▶ _To-do item_:
Using the records beneath, say how many lines contain the word "inhoud", without comment.
--*--
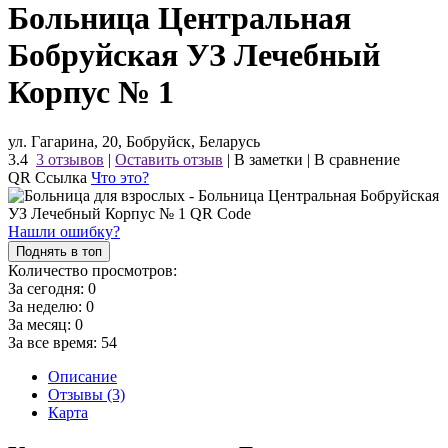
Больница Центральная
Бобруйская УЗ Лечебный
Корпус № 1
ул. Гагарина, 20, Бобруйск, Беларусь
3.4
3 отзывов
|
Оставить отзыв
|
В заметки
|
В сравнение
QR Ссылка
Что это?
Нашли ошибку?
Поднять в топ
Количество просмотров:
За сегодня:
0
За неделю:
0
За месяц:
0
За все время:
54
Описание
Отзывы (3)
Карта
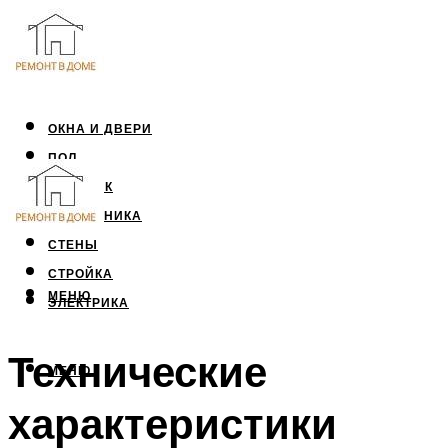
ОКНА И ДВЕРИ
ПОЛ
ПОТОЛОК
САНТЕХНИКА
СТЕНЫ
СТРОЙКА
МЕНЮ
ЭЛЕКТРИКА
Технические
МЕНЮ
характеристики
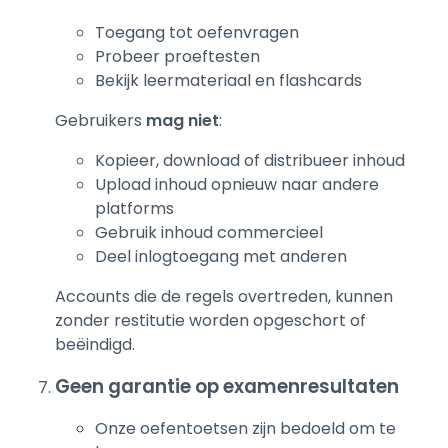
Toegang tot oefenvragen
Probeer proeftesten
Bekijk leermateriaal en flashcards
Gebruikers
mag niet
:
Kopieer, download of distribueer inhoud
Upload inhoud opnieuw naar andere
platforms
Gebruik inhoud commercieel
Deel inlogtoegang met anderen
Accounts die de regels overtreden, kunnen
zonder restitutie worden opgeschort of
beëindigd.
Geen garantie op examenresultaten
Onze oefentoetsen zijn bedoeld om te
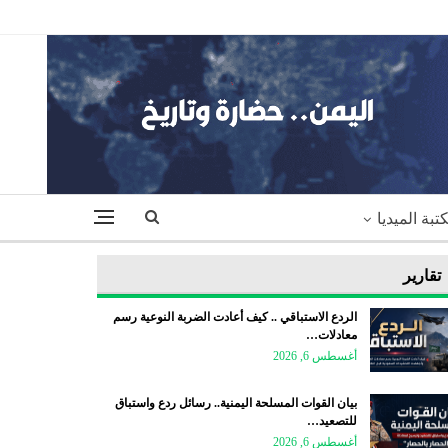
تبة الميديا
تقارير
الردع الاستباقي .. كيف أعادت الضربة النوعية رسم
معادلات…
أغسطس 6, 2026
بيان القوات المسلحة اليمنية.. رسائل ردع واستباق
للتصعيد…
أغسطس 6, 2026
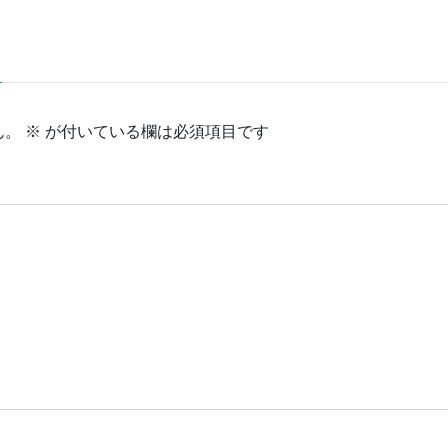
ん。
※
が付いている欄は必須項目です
--*--
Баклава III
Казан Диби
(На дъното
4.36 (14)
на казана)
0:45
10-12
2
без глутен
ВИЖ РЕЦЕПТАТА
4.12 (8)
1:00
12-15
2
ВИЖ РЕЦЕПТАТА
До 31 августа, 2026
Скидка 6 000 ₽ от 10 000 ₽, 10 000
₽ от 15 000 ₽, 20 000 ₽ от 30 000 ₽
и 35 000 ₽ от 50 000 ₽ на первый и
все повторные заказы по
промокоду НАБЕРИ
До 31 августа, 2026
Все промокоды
--*--
▶ _Result below_:
3